Same Grit, Fewer Scratches. Diamond Sanding in Ceramics
Why Diamond Abrasives Leave Fewer Scratches at the Same Grit
When talking about sanding or polishing in ceramics, it’s very common to hear phrases like:
“This sandpaper is grit 120,”
“I use grit 60 for rough sanding and 120 for refining,” etc.
And up to that point, everything is correct.
However, there is an idea that often surprises people when they start working with diamond abrasives:
At the same grit, diamond usually leaves fewer scratches than other abrasives, such as silicon carbide or traditional sandpaper.
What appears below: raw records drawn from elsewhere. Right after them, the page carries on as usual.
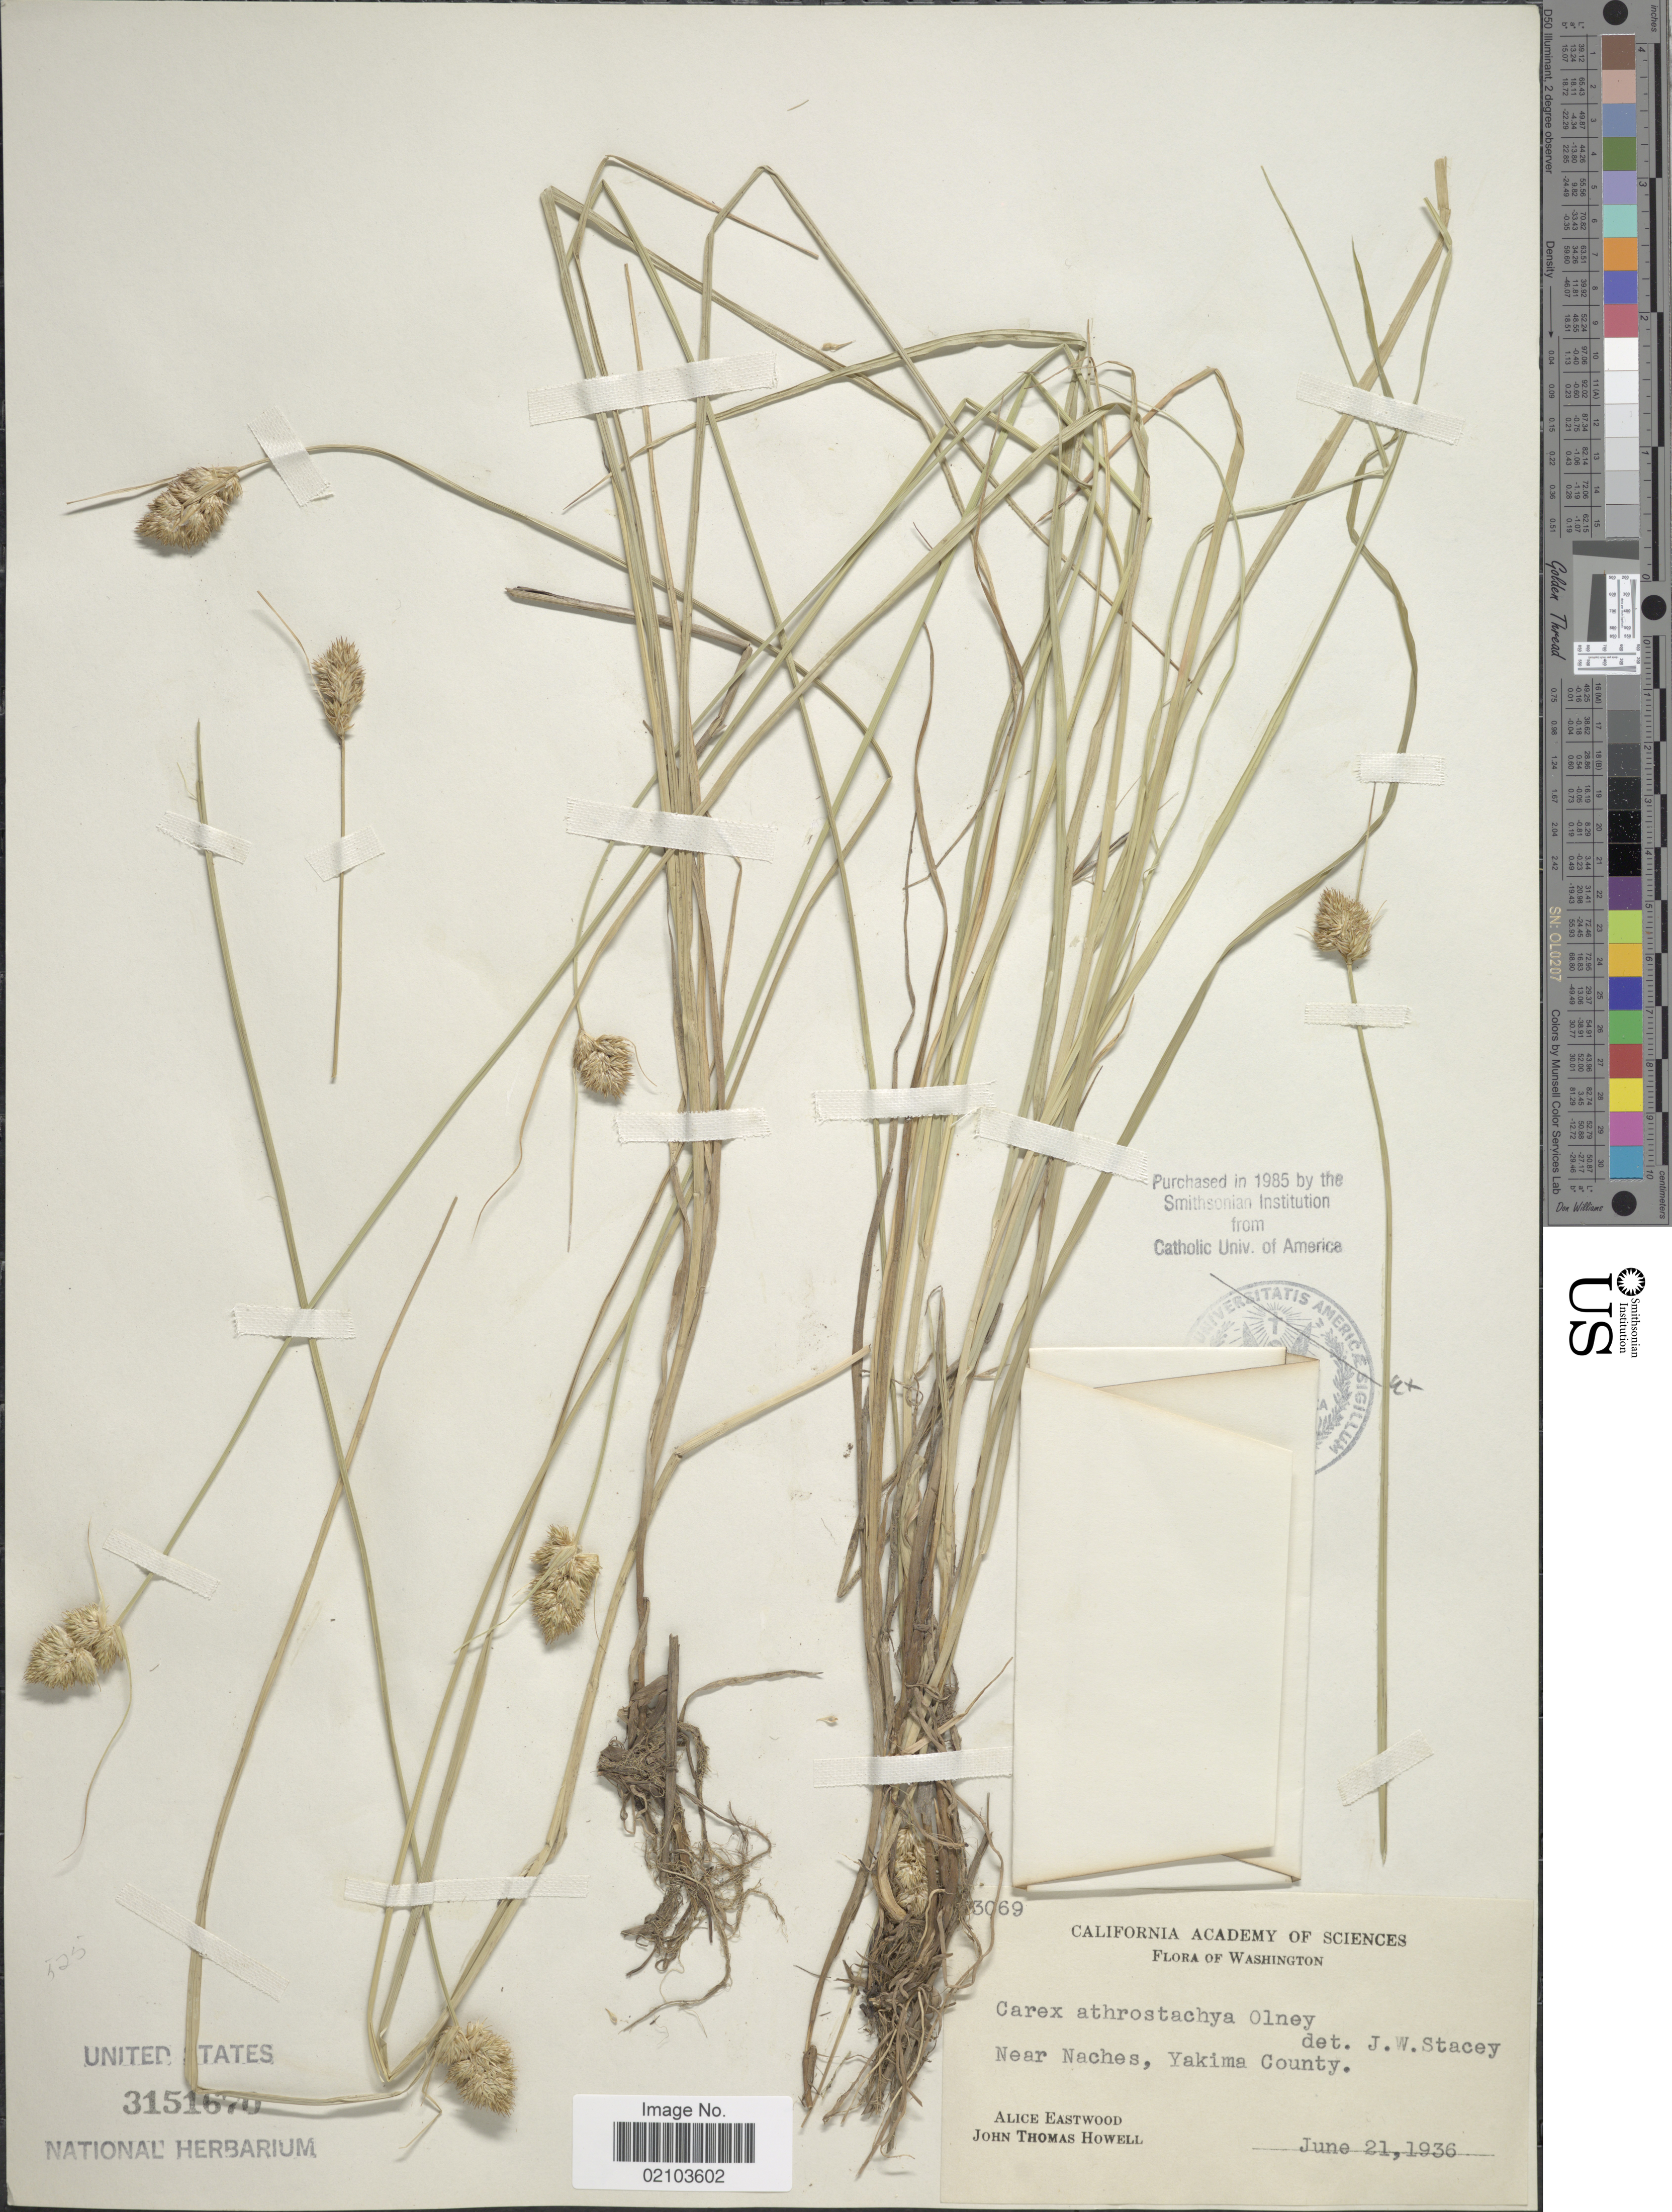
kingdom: Plantae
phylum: Tracheophyta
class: Liliopsida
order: Poales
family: Cyperaceae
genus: Carex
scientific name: Carex athrostachya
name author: Olney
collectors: A. Eastwood & J. T. Howell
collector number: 3069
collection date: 1936-06-21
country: United States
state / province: Washington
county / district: Yakima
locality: Near Naches, Yakima County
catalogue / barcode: US 3151670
The explanation lies in something that is rarely discussed: what abrasive grains actually look like—and how they behave—when we observe them under a microscope.
Grit Is Not Everything
The grit number (60, 120, 220…) gives us an idea of the average size of the abrasive grain, but it does not describe its shape, nor how that grain behaves when working on a ceramic surface.
Two abrasives can have the same grit and still:
- Leave deeper or shallower scratches
- Produce a cleaner or a rougher surface finish
The key lies in grain morphology and its stability during use.
What Happens When We Look at Clay Abrasives Under the Microscope
In technical studies, optical microscopes and, above all, scanning electron microscopes (SEM) are used to observe the real structure of abrasive grains.
This is where very clear differences begin to appear.
Diamond Grain: Clean and Stable Cutting
When an abrasive diamond grain is observed under the microscope, it shows:
- Well-defined facets
- Clearly defined cutting edges
- A shape that remains stable over time, because diamond is extremely hard
This means that, when working on ceramics:
- The grain cuts the material rather than tearing it away in an uncontrolled way
- Scratch depth tends to be more uniform
- The appearance of uncontrolled micro-chipping on the surface is reduced
In practice, this often results in a very familiar feeling for those using diamond for the first time: “It feels finer than the grit rating suggests.”
It isn’t.
It is the same grit—but the cutting action is different (and more stable over time).
Silicon Carbide and Traditional Sandpaper
Silicon carbide (SiC) is also a hard abrasive widely used in ceramics, especially in sandpaper.
When its grains are observed under the microscope, we can see that they:
- Have a more irregular shape
- Tend to fracture during use (they are softer than diamond)
- When they break, they create new cutting edges—but also unpredictable fragments
For this reason, after sanding with paper (SiC or similar), it is often necessary to move through more grit steps to remove visible marks.
In other words, a more irregular or more fragile grain creates different scratch patterns on the surface during sanding or polishing.
An Important Note: Not All Diamond Abrasives Are the Same
This point is crucial and worth stating clearly. Although it is not the main focus of this article, it is very important.
Even when two tools indicate the same grit, the final result is strongly influenced by:
- Diamond quality
- The sintering process
- Grain distribution
- The backing or support to which the diamond is bonded
For this reason, in diamond tools, the grit number is only a reference—not an absolute guarantee of performance.
This is also why we do not specify a grit number on our diamond discs for the pottery wheel. Besides the fact that people often compare them directly to sandpaper grit (which is not the same), grit alone does not tell the full story.
Other factors—such as the sintering process, diamond quality, grain distribution, and even the backing material—play a major role. Our discs are the result of extensive testing, aimed at achieving what we consider the best possible disc for rough sanding and another for polishing. The same philosophy applies to our diamond files.